I am going to take a moment to reiterate what the person said about him: “…and he always looked out for others.” I am happy that he will
be remembered by his friends in such glowing terms, but I sincerely hope the overwhelming lesson of his death will not be lost on those
friends. Here is how the accident happened as related further on in that blog: “The incident occurred on Friday, Feb. 1, just before 1 a.m. along the 500 block of North Interstate 35 service road going southbound at East 6th Street. According to police, a 2006 silver Volkswagen Jetta was traveling southbound in the right lane of the highway service road before changing lanes to enter the ramp of southbound I-35.
That’s when the driver, who was driving for Uber at the time, encountered the electric Lime scooter traveling the wrong way while
northbound in the southbound left lane of the I-35 service road, police said. (Emphasis mine.) This is the nature of the problem that Austin is encountering.

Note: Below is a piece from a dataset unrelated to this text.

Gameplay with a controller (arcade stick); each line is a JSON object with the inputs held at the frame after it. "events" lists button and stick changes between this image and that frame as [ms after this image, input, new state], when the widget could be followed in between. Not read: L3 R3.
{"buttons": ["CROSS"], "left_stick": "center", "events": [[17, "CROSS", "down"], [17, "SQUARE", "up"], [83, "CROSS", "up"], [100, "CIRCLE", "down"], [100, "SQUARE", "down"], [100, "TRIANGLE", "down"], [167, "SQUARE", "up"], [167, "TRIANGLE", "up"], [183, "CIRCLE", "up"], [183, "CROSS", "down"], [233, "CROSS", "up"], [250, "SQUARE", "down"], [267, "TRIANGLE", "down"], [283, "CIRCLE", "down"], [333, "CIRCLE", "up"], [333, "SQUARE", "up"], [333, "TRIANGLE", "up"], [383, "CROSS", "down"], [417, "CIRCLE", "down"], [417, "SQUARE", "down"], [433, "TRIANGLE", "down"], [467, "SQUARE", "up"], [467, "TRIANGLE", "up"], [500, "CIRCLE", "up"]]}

Inexpensive, easy-to-rent scooters available all around Austin to just about anyone. While the scooter “craze” is popping up hither and yon, it seems to have taken hold of Austin most particularly. What I’m hearing from some native Austin-Texas drivers is that there seems to be a sense of “I don’t really have to obey all those traffic laws because I’m on a scooter, not in a car,” and so many of those scooter-riders do not stop at lights, do not stay in one lane or signal lane changes, and even think it’s okay to drive against the traffic.
While it’s a wonderful thing to have friends (and even strangers) look out for you when you die from an accident in a foreign country, we
cannot overlook the cause of this accident and the grave lesson to be learned, which may well save many lives: There are rules to using a
scooter, and as we have all learned, sometimes the cost is very high if those rules are disregarded—whether because of some misguided
belief that those rules don’t apply to you, or because of your arrogance that you’ll just drive it your way and so what? Maybe you’ll get a ticket, but likely not. Just as the arrogance shows in teenagers in Las Vegas crossing the street while on their cell phones and putting their safety in the hands of the drivers who have the right of way, someday one of them will encounter a driver who couldn’t stop and everybody will focus on the poor dead teenager, while the innocent driver will have to live with the replay of that day for the rest of his life.
Paying attention is critical, whether you are walking, in a car, or on a scooter. And even more important is to not think you are above the
law and act like both the laws and common sense are not for you.
Death is permanent in this life (so to speak), but fortunately, if you are reading this, there’s still hope that you can learn to not think
you are more important than those around you. You aren’t.
Maybe by the time I come for my next Christmas visit, Austin will have done something to solve the craziness of its freelance scooter situation, which is—just like my father always used to say — an accident looking for a place to happen.